» **INSTRUCTIONS TO FOLLOW**
Could you replace "Tip" with "Rada" throughout the data below and return the lines otherwise unchanged, with the pictures left out?

» **Dataset entries**

______________________________

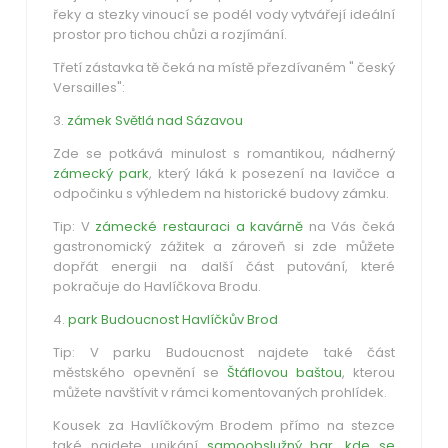
řeky a stezky vinoucí se podél vody vytvářejí ideální
prostor pro tichou chůzi a rozjímání.
Třetí zástavka tě čeká na místě přezdívaném " český
Versailles":
3.
zámek Světlá nad Sázavou
Zde se potkává minulost s romantikou, nádherný
zámecký park
, který láká k posezení na lavičce a
odpočinku s výhledem na historické budovy zámku.
Tip: V
zámecké restauraci a kavárně
na Vás čeká
gastronomický zážitek a zároveň si zde můžete
dopřát energii na další část putování, které
pokračuje do Havlíčkova Brodu.
4.
park Budoucnost Havlíčkův Brod
Tip: V parku Budoucnost najdete také část
městského opevnění se
Štáflovou baštou
, kterou
můžete navštívit v rámci komentovaných prohlídek.
Kousek za Havlíčkovým Brodem přímo na stezce
také najdete unikání
samoobslužný bar, kde se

______________________________

» **EXERCISE OUTPUT**
řeky a stezky vinoucí se podél vody vytvářejí ideální
prostor pro tichou chůzi a rozjímání.
Třetí zástavka tě čeká na místě přezdívaném " český
Versailles":
3.
zámek Světlá nad Sázavou
Zde se potkává minulost s romantikou, nádherný
zámecký park
, který láká k posezení na lavičce a
odpočinku s výhledem na historické budovy zámku.
Rada: V
zámecké restauraci a kavárně
na Vás čeká
gastronomický zážitek a zároveň si zde můžete
dopřát energii na další část putování, které
pokračuje do Havlíčkova Brodu.
4.
park Budoucnost Havlíčkův Brod
Rada: V parku Budoucnost najdete také část
městského opevnění se
Štáflovou baštou
, kterou
můžete navštívit v rámci komentovaných prohlídek.
Kousek za Havlíčkovým Brodem přímo na stezce
také najdete unikání
samoobslužný bar, kde se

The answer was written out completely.